Pritzker signs $15 minimum wage
Governor declares Illinois ‘a state that welcomes working families’
By Ted Cox
Gov. Pritzker signed a $15-an-hour minimum wage into law Tuesday.
”Today, we boldly declare that Illinois is a state that welcomes working families, setting a high standard for workers’ rights, economic opportunity, and economic justice,” Pritzker said in a signing ceremony at the Governor’s Mansion in Springfield.
The first major legislative victory of Pritzker’s administration, the new minimum wage raced through the General Assembly, passing the Senate two weeks ago, a day after it was introduced by Sen. Kimberly Lightford, then cleared the House last week exactly a month after Pritzker took office.
“I traveled the state for the last two years and promised the workers of Illinois that I would stand up for them and fight for 15,” Pritzker said. “Today it’s my great honor to deliver on that commitment.”

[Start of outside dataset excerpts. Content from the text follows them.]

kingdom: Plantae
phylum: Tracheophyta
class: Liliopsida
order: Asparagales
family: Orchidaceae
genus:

Calling it “a great day for Illinois’s working families,” Pritzker pointed out the new minimum wage was “a long time coming,” as it’s been set at $8.25 an hour since 2010.
The new law raises the minimum wage a dollar to $9.25 next year, then to $10 midway through 2020 in July, and then in incremental annual steps to $15 in 2025. Pritzker said the six-year process, as well as state tax credits for small businesses and nonprofits, would “ease the transition.”
Not everyone agreed. Illinois Republican Party Chairman Timothy Schneider called it “only the beginning of J.B. Pritzker’s war on taxpayers and small business,” adding that “nearly doubling the minimum wage will destroy entry-level jobs, raise prices for consumers, and bust budgets at every level of government.”
The Illinois Farm Bureau also opposed it. “We shared our opposition in writing to all state legislators and worked to get our message out to the general media,” said IFB President Richard Guebert Jr. last week. “County Farm Bureau leaders also reached out to legislators and adopted legislators.”
But studies by the Illinois Economic Policy Institute and the Project for Middle Class Renewal at the University of Illinois at Urbana-Champaign have found not only that a $13 minimum wage benefited Chicago and its workforce, but that the $15 minimum wage would have the greatest impact on workers outside the Chicago area.
Calling it “a victory for the cause of economic justice,” Pritzker echoed that Tuesday, saying, “Today, we are saying that the right to a fair wage does not end at Chicago’s border. Workers in East St. Louis, and Peoria, and Springfield deserve that same fair pay.”
Citing the support of the Illinois Restaurant Association, as well as prominent labor groups, he said, “Businesses large and small, from local restaurants to Amazon, made it clear that hardworking employees should be fairly compensated.”
Pritzker lauded the grassroots groups Fight for $15 and Women Employed, and credited legislative leaders Lightford in the Senate and Reps. Jay Hoffman, Will Guzzardi, and Marcus Evans in the House for shepherding the bill through the General Assembly.
“This is a monumental day for our state, a day that redefines what it means to live and work in Illinois,” Pritzker said.
“This is a monumental day for our state, a day that redefines what it means to live and work in Illinois.”
Gov. J.B. Pritzker (One Illinois/Ted Cox)
Pritzker insisted he’d continue to address the needs of Illinois workers with his first budget address, set to be delivered at noon Wednesday in the state Capitol, saying, “In the months that follow, I will work with the General Assembly to advance my agenda to bring real and lasting opportunity to all of our working families. We’ll pass a capital bill to put people to work restoring the infrastructure of our state. We’ll help our small businesses grow, and we’ll attract new businesses, large and small, to Illinois. We’ll also pass a fair income tax that will lower taxes on the middle class and those striving to get there. We make no little plans. So stay tuned.
“But today we celebrate,” he added. “This will improve the lives of families across Illinois, and it will lift people out of poverty. The accomplishment here is nothing short of historic.
“Because of the people in this room and leaders, advocates, and workers across our state, 1.4 million Illinoisans are going to get a raise, 1.4 million Illinoisans are getting new opportunity and new hope. Let’s be proud of that. Let’s celebrate that. And then, let’s remember there’s more work to be done for working families.”